Toutefois, M. Hjertqvist est certain que le meilleur est encore à venir: «Les consommateurs de soins de santé souhaitent qu’on mette l’accent sur les besoins des clients, qu’on élimine les listes d’attente et que les soins soient dispensés par des employés motivés. Ce sont les petites entreprises gérées de façon indépendante, en particulier celles qui sont détenues par leurs employés, qui sont le plus à même d’offrir ce type de service.» Eva Fernvall renchérit: «Dans nos sociétés contemporaines, le vieux modèle (de soins de santé) ne fonctionne plus», écrivait-elle en 1997. «Il y a aujourd’hui un besoin de flexibilité, d’entrepreneurship et de création de nouveaux canaux pour accommoder la complexité de l’offre et de la demande, tenues en laisse depuis des décennies dans le cas des services de santé.»

Selon Mme Fernvall, la séparation des fonctions d’acheteur (le gouvernement) et de fournisseur (les employés de la santé) crée une dynamique qui aide à minimiser les coûts et à maximiser la qualité. Elle croit ardemment que le marché promeut la compétence dans ce domaine parce que les meilleures infirmières sont reconnues et récompensées.

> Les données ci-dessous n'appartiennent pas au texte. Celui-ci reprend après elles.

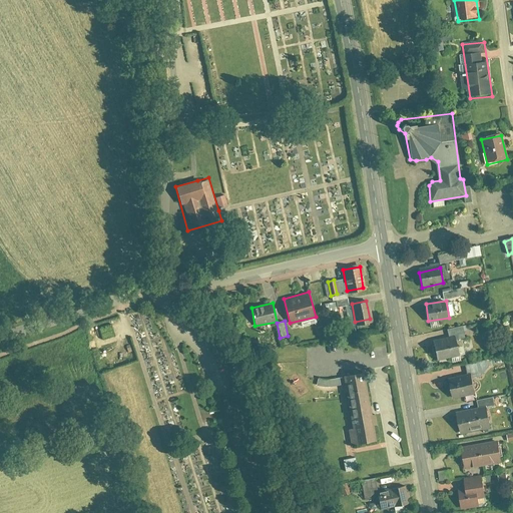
[(433,341),(436,359),(458,355),(456,337),(433,341)]
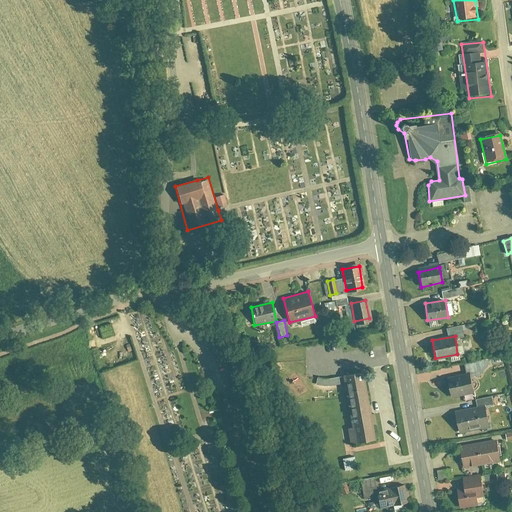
[(342,375),(354,443),(375,439),(373,425),(376,424),(374,413),(370,414),(362,372),(342,375)]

Selon elle, la présence de nombreux producteurs en compétition les uns avec les autres bénéficie plus aux patients parce qu’elle permet de compléter la structure organisationnelle du système et qu’elle procure de puissantes incitations à l’amélioration.

L’opinion de Mme Fernvall sur le vieux système étatisé est plutôt cinglante: «Il était devenu complètement impossible d’obtenir des hausse de salaire lors des négociations centrales» a-t-elle expliqué lors d’une entrevue plus tôt cette année. «On ne tenait plus du tout compte de votre performance.» M. Hjertqvist explique de son côté qu’un faible leadership, des salaires médiocres et l’absence de perspectives de promotion, couplés avec un taux de natalité en chute, avaient fait en sorte de réduire le pool de travailleurs de la santé à un tel point que le système public n’arrivait plus à trouver suffisamment de recrues.

Dès que les opérations sont privatisées, on constate que la situation générale s’améliore. Les maisons de retraite privées ont ainsi réduit leurs coûts de 20 à 30% et M. Hjertqvist note que selon une récente étude, les spécialistes du secteur privé sont plus efficaces que leurs collègues du secteur public parce qu’ils consacrent plus de temps à leurs patients, ce qui ajoute à la valeur des soins pour ces derniers.

Les réformes en Suède ont été initiées par la base, sous l’impulsion d’un mouvement dans tout le pays vers des gouvernements régionaux plus forts et une administration centrale plus faible. Stockholm est à l’avant-garde et d’autres grandes villes adoptent tranquillement le modèle de compétition. Dans les régions rurales moins sophistiquées, l’appui au monopole public traditionnel est plus important et les entrepreneurs médicaux privés se font plus rares.

Alors que les politiciens canadiens s’apprêtent à jeter des milliards de dollars pour soutenir notre système de santé public en perte de vitesse – et ce, même si les preuves existent que des fonds additionnels n’auront qu’un impact visible très restreint pour les patients s’ils ne sont pas accompagnés de réformes structurelles – les Suédois nous fournissent la preuve que la grosseur du budget a moins d’importance que la structure des institutions où il est dépensé.

 

Michel Kelly-Gagnon est président de l’IEDM, Peter Holle est président du Frontier Centre for Public Policy.